### Task item A
Reproduce the passage of the World Book Day post starting at "In the comments, leave" and ending at "do you say?".

===== Excerpted text =====

On World Book Day in the UK (March 1, 2007), over 2000 Britons voted for the books they couldn’t live without.
I don’t remember any such research done for our own counterpart in America, Read Across America (March 2).
While this blog doesn’t generate enough traffic to consider the question resolved scientifically, I thought it would be interesting to find out what books America Can’t Live Without.
In the comments, leave your list (try to do at least five or ten books). Once I have a fair number of suggestions, I’ll put together a poll, and we’ll vote. I will post the results here. What do you say?

===== Available data =====

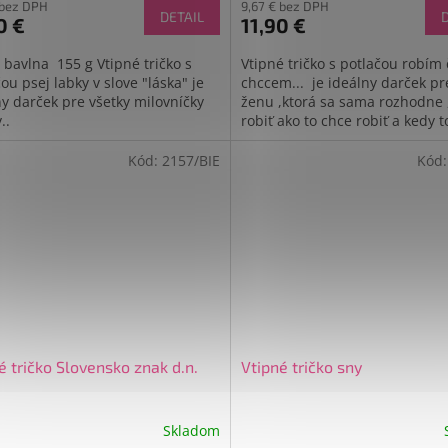
 bez DPH
9,67 € bez DPH
DETAIL
0 €
11,90 €
 bavlna 155 g Vtipné tričko s
Vtipné tričko s potlačou robím 
ou psej labky v slove "láska" je
chccem... je ideálny darček p
ny darček pre všetky milovníčky
ženu ,ktorá sa sama rozhodne 
..
robiť ako to chce robiť a kedy 
robiť..nikto jej to nebude...
Kód:
2157/BIE
Kód
é tričko Slovensko znak d.n.
Vtipné tričko sny
Skladom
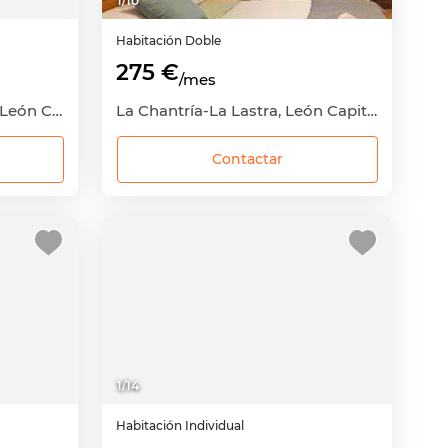
1
/
10
Habitación
Doble
275 €
/mes
San Mamés-La Palomera, León Capital, León
La Chantría-La Lastra, León Capital, León
Contactar
1
/
14
Habitación
Individual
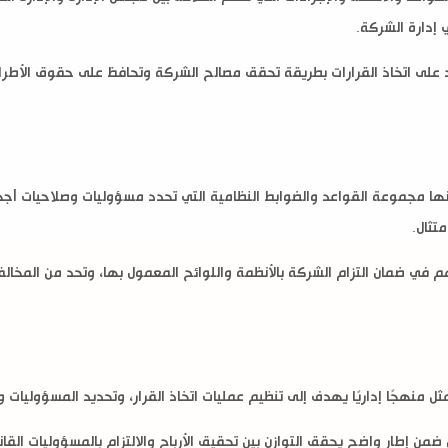
إدارة الشركة.
 على اتخاذ القرارات بطريقة تحقق مصالح الشركة وتحافظ على حقوق الأطراف
أنها مجموعة القواعد والضوابط النظامية التي تحدد مسؤوليات وصلاحيات أجه
تثال.
هم في ضمان التزام الشركة بالأنظمة واللوائح المعمول بها، وتحد من المخالفا
مثل منهجًا إداريًا يهدف إلى تنظيم عمليات اتخاذ القرار، وتحديد المسؤوليات
من إطار واضح يحقق التوازن بين تحقيق الأرباح والالتزام بالمسؤوليات القانو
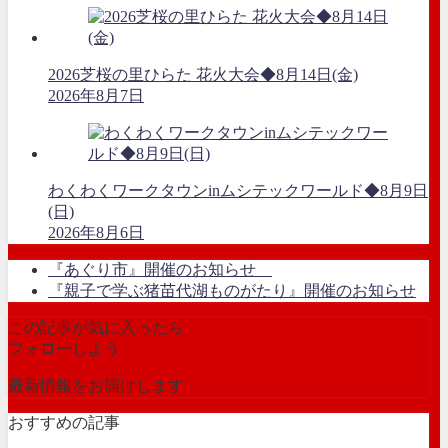
2026芝桜の里ひらた 花火大会◆8月14日(金)
2026年8月7日
わくわくワークタウンinムシテックワールド◆8月9日
(日)
2026年8月6日
『あぐり市』開催のお知らせ
『親子で学ぶ猪苗代湖ものがたり』開催のお知らせ
この記事が気に入ったら
フォローしよう
最新情報をお届けします
おすすめの記事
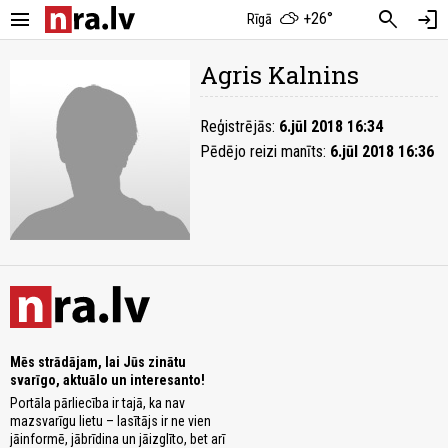
menu
search
login
+26°
Rīgā
Agris Kalnins
Reģistrējās:
6.jūl 2018 16:34
Pēdējo reizi manīts:
6.jūl 2018 16:36
Mēs strādājam, lai Jūs zinātu
svarīgo, aktuālo un interesanto!
Portāla pārliecība ir tajā, ka nav
mazsvarīgu lietu – lasītājs ir ne vien
jāinformē, jābrīdina un jāizglīto, bet arī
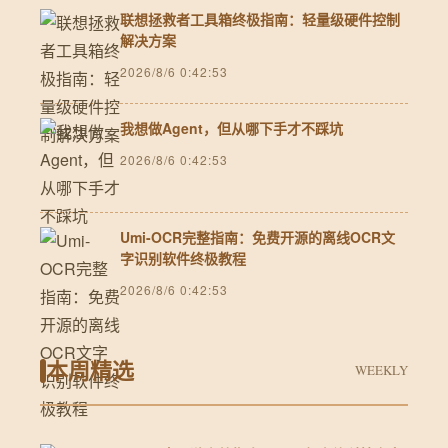
联想拯救者工具箱终极指南：轻量级硬件控制
解决方案
2026/8/6 0:42:53
我想做Agent，但从哪下手才不踩坑
2026/8/6 0:42:53
Umi-OCR完整指南：免费开源的离线OCR文
字识别软件终极教程
2026/8/6 0:42:53
本周精选
WEEKLY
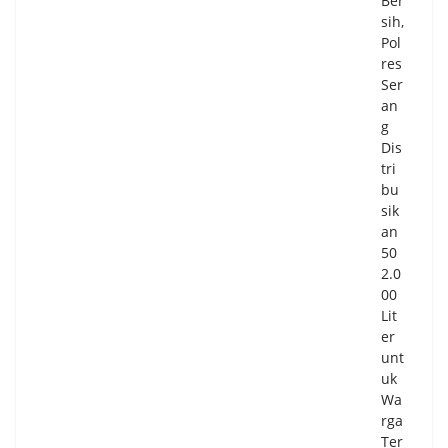
Ber
di
sih,
Ta
Pol
ng
res
sel,
Ser
Kin
an
i
g
Tak
Dis
Sek
tri
ad
bu
ar
sik
Lay
an
an
50
an
2.0
Ibu
00
da
Lit
n
er
An
unt
ak
uk
Wa
04/
rga
08/
20
Ter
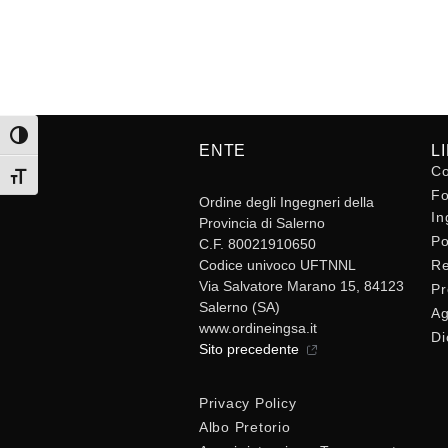
Attiva/disattiva alto contrasto
ENTE
L
Co
Attiva/disattiva dimensione testo
Fo
Ordine degli Ingegneri della
In
Provincia di Salerno
Po
C.F. 80021910650
Codice univoco UFTNNL
Re
Via Salvatore Marano 15, 84123
Pr
Salerno (SA)
Ag
www.ordineingsa.it
Di
Sito precedente
Privacy Policy
Albo Pretorio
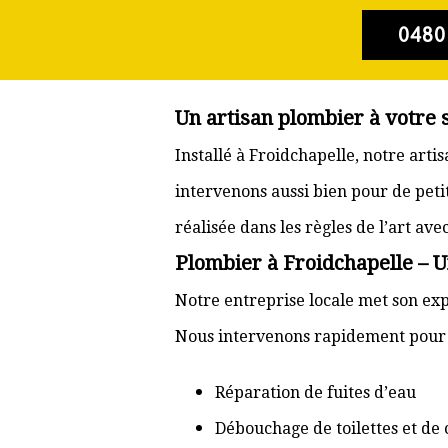
0480
Un artisan plombier à votre 
Installé à Froidchapelle, notre art
intervenons aussi bien pour de pet
réalisée dans les règles de l’art av
Plombier à Froidchapelle – U
Notre entreprise locale met son exp
Nous intervenons rapidement pour d
Réparation de fuites d’eau
Débouchage de toilettes et de 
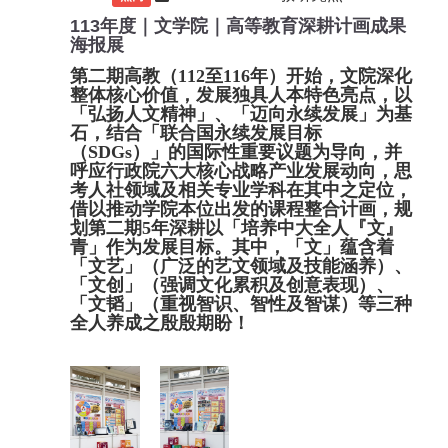
113年度｜文学院｜高等教育深耕计画成果
海报展
第二期高教（112至116年）开始，文院深化
整体核心价值，发展独具人本特色亮点，以
「弘扬人文精神」、「迈向永续发展」为基
石，结合「联合国永续发展目标
（SDGs）」的国际性重要议题为导向，并
呼应行政院六大核心战略产业发展动向，思
考人社领域及相关专业学科在其中之定位，
借以推动学院本位出发的课程整合计画，规
划第二期5年深耕以「培养中大全人『文』
青」作为发展目标。其中，「文」蕴含着
「文艺」（广泛的艺文领域及技能涵养）、
「文创」（强调文化累积及创意表现）、
「文韬」（重视智识、智性及智谋）等三种
全人养成之殷殷期盼！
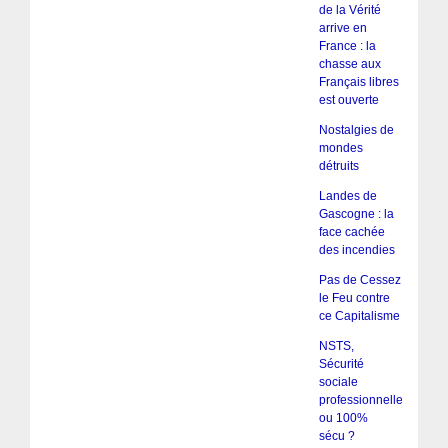
de la Vérité
arrive en
France : la
chasse aux
Français libres
est ouverte
Nostalgies de
mondes
détruits
Landes de
Gascogne : la
face cachée
des incendies
Pas de Cessez
le Feu contre
ce Capitalisme
NSTS,
Sécurité
sociale
professionnelle
ou 100%
sécu ?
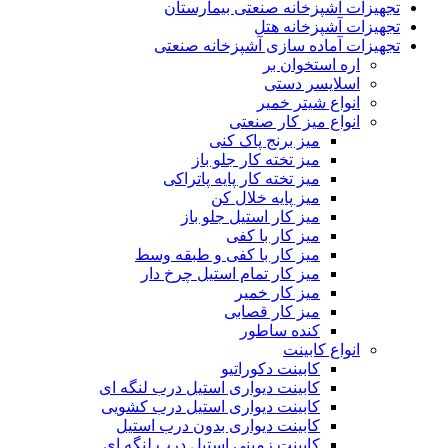
تجهیزات آشپزخانه صنعتی بیمارستان
تجهیزات آشپزخانه هتل
تجهیزات آماده سازی آشپزخانه صنعتی
اره استخوان بر
اسلایسر دستی
انواع شیتر خمیر
انواع میز کار صنعتی
میز برنج پاک کنی
میز تخته کار جلو باز
میز تخته کار پایه پاتراکی
میز پایه خلال کن
میز کار استیل جلو باز
میز کار با کفی
میز کار با کفی و طبقه وسط
میز کار تمام استیل چرخ دار
میز کار خمیر
میز کار قصابی
کنده ساطور
انواع کابینت
کابینت دکوراتیو
کابینت دیواری استیل درب لنگه ای
کابینت دیواری استیل درب کشویی
کابینت دیواری بدون درب استیل
کابینت زمینی استیل درب لنگه ای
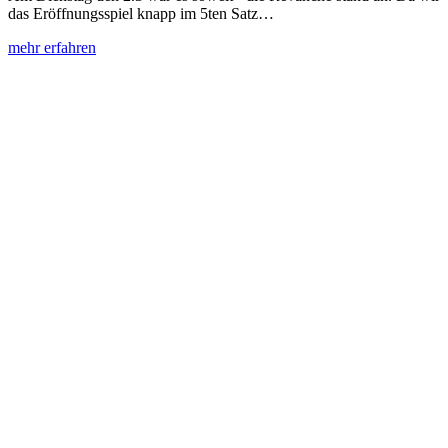
das Eröffnungsspiel knapp im 5ten Satz…
mehr erfahren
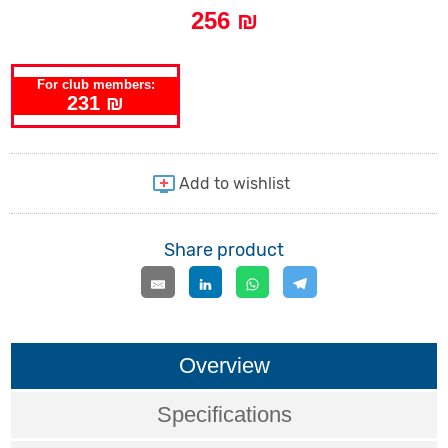
256 ₪
For club members:
231 ₪
Share product
Overview
Specifications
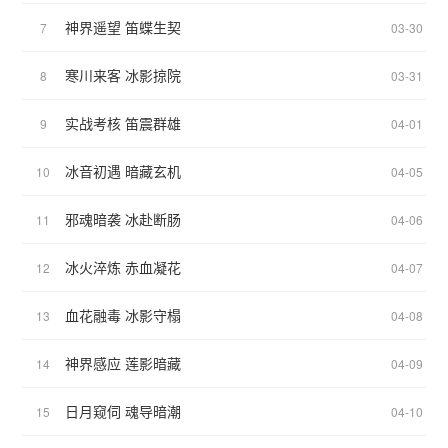
神界遥望 笛蝶生契
7
03-30
寒川来客 冰影掠院
8
03-31
实战考核 笛震群雄
9
04-01
冰音初遇 暗藏玄机
10
04-05
邪魂暗袭 冰赴断肠
11
04-06
冰火淬炼 赤血凝花
12
04-07
血花融毒 冰影守榻
13
04-08
神界感应 莲影暗藏
14
04-09
日月窥伺 魂导暗潮
15
04-10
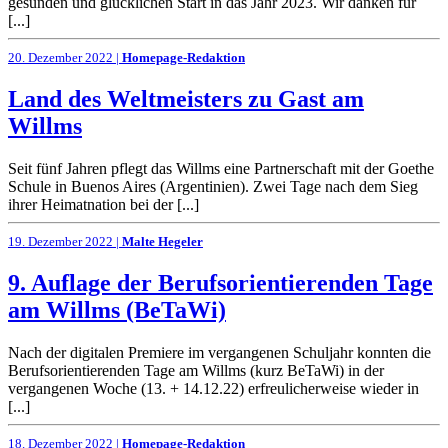
gesunden und glücklichen Start in das Jahr 2023. Wir danken für
[...]
20. Dezember 2022 |
Homepage-Redaktion
Land des Weltmeisters zu Gast am
Willms
Seit fünf Jahren pflegt das Willms eine Partnerschaft mit der Goethe
Schule in Buenos Aires (Argentinien). Zwei Tage nach dem Sieg
ihrer Heimatnation bei der [...]
19. Dezember 2022 |
Malte Hegeler
9. Auflage der Berufsorientierenden Tage
am Willms (BeTaWi)
Nach der digitalen Premiere im vergangenen Schuljahr konnten die
Berufsorientierenden Tage am Willms (kurz BeTaWi) in der
vergangenen Woche (13. + 14.12.22) erfreulicherweise wieder in
[...]
18. Dezember 2022 |
Homepage-Redaktion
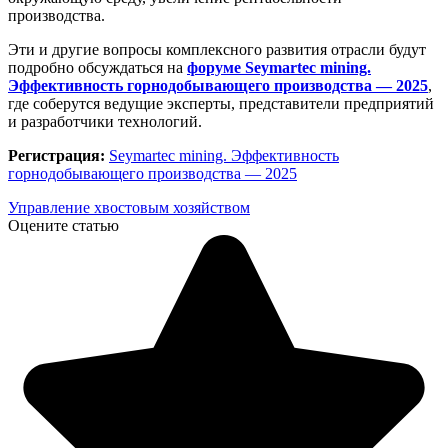
производства.
Эти и другие вопросы комплексного развития отрасли будут
подробно обсуждаться на
форуме Seymartec mining.
Эффективность горнодобывающего производства — 2025
,
где соберутся ведущие эксперты, представители предприятий
и разработчики технологий.
Регистрация:
Seymartec mining. Эффективность
горнодобывающего производства — 2025
Управление хвостовым хозяйством
Оцените статью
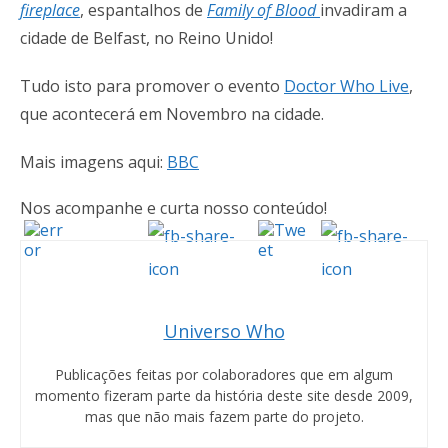
fireplace
, espantalhos de
Family of Blood
invadiram a
cidade de Belfast, no Reino Unido!
Tudo isto para promover o evento
Doctor Who Live
,
que acontecerá em Novembro na cidade.
Mais imagens aqui:
BBC
Nos acompanhe e curta nosso conteúdo!
Universo Who
Publicações feitas por colaboradores que em algum
momento fizeram parte da história deste site desde 2009,
mas que não mais fazem parte do projeto.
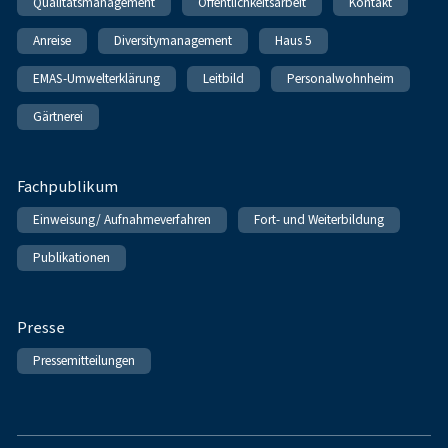
Qualitätsmanagement
Öffentlichkeitsarbeit
Kontakt
Anreise
Diversitymanagement
Haus 5
EMAS-Umwelterklärung
Leitbild
Personalwohnheim
Gärtnerei
Fachpublikum
Einweisung/ Aufnahmeverfahren
Fort- und Weiterbildung
Publikationen
Presse
Pressemitteilungen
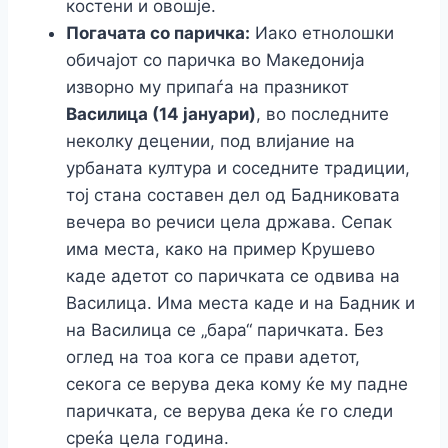
костени и овошје.
Погачата со паричка:
Иако етнолошки
обичајот со паричка во Македонија
изворно му припаѓа на празникот
Василица (14 јануари)
, во последните
неколку децении, под влијание на
урбаната култура и соседните традиции,
тој стана составен дел од Бадниковата
вечера во речиси цела држава. Сепак
има места, како на пример Крушево
каде адетот со паричката се одвива на
Василица. Има места каде и на Бадник и
на Василица се „бара“ паричката. Без
оглед на тоа кога се прави адетот,
секога се верува дека кому ќе му падне
паричката, се верува дека ќе го следи
среќа цела година.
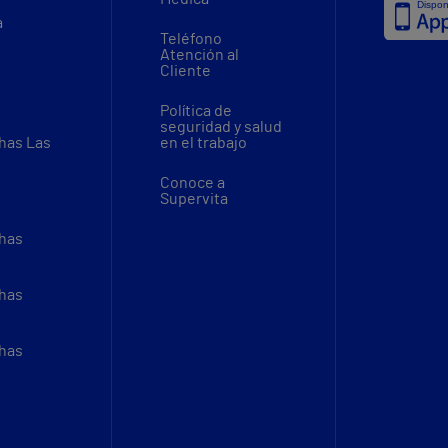
a
Teléfono
Atención al
Cliente
Política de
seguridad y salud
thas Las
en el trabajo
Conoce a
Supervita
thas
thas
thas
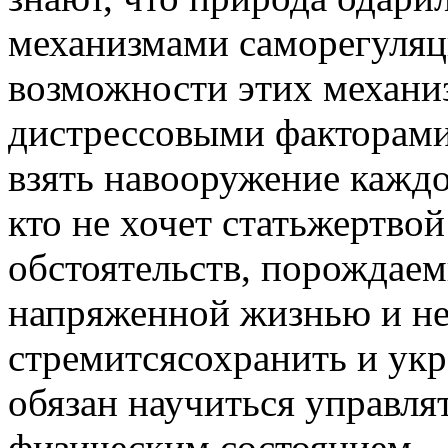
механизмами саморегуляц
возможности этих механиз
дистрессовыми факторами
взять навооружение кажд
кто не хочет статьжертво
обстоятельств, порождае
напряженной жизнью и не
стремитсясохранить и укр
обязан научиться управля
физическим состоянием.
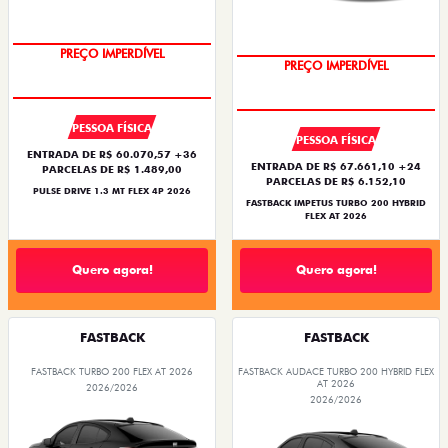
PREÇO IMPERDÍVEL
PREÇO IMPERDÍVEL
PESSOA FÍSICA
PESSOA FÍSICA
ENTRADA DE R$ 60.070,57 +36
ENTRADA DE R$ 67.661,10 +24
PARCELAS DE R$ 1.489,00
PARCELAS DE R$ 6.152,10
PULSE DRIVE 1.3 MT FLEX 4P 2026
FASTBACK IMPETUS TURBO 200 HYBRID
FLEX AT 2026
Quero agora!
Quero agora!
FASTBACK
FASTBACK
FASTBACK TURBO 200 FLEX AT 2026
FASTBACK AUDACE TURBO 200 HYBRID FLEX
AT 2026
2026/2026
2026/2026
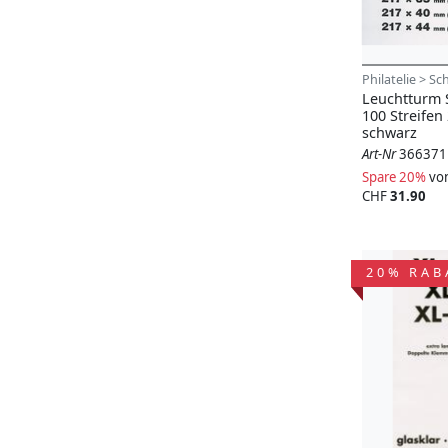
Philatelie > S
Leuchtturm S
100 Streife
schwarz
Art-Nr
366371
Spare 20%
vo
CHF
31.90
20% RAB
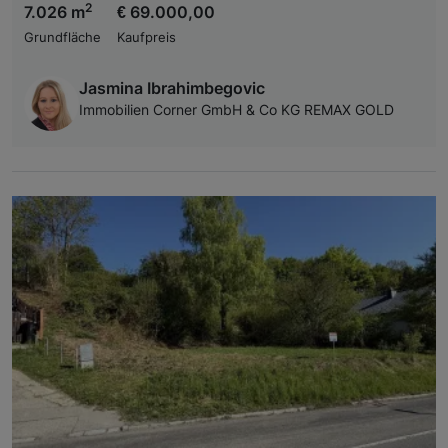
2
7.026 m
€ 69.000,00
Grundfläche
Kaufpreis
Jasmina Ibrahimbegovic
Immobilien Corner GmbH & Co KG REMAX GOLD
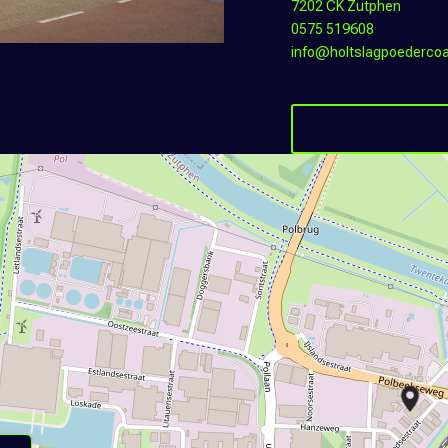
7202 CK Zutphen
0575 519608
info@holtslagpoedercoat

=====

### Task item B
Write out the lines of the entries starting at the line that contains "механизмами саморегуляц" and ending at the last line of the entries, leaving out the pictures.

### Exercise response A
In the comments, leave your list (try to do at least five or ten books). Once I have a fair number of suggestions, I’ll put together a poll, and we’ll vote. I will post the results here. What do you say?

### Exercise response B
механизмами саморегуляц
возможности этих механиз
дистрессовыми факторами
взять навооружение кажд
кто не хочет статьжертво
обстоятельств, порождае
напряженной жизнью и не
стремитсясохранить и укр
обязан научиться управля
физическим состоянием.
PREÇO IMPERDÍVEL
PREÇO IMPERDÍVEL
PESSOA FÍSICA
PESSOA FÍSICA
ENTRADA DE R$ 60.070,57 +36
ENTRADA DE R$ 67.661,10 +24
PARCELAS DE R$ 1.489,00
PARCELAS DE R$ 6.152,10
PULSE DRIVE 1.3 MT FLEX 4P 2026
FASTBACK IMPETUS TURBO 200 HYBRID
FLEX AT 2026
Quero agora!
Quero agora!
FASTBACK
FASTBACK
FASTBACK TURBO 200 FLEX AT 2026
FASTBACK AUDACE TURBO 200 HYBRID FLEX
AT 2026
2026/2026
2026/2026
Philatelie > S
Leuchtturm S
100 Streife
schwarz
Art-Nr
366371
Spare 20%
vo
CHF
31.90
20% RAB
2
7.026 m
€ 69.000,00
Grundfläche
Kaufpreis
Jasmina Ibrahimbegovic
Immobilien Corner GmbH & Co KG REMAX GOLD
7202 CK Zutphen
0575 519608
info@holtslagpoedercoat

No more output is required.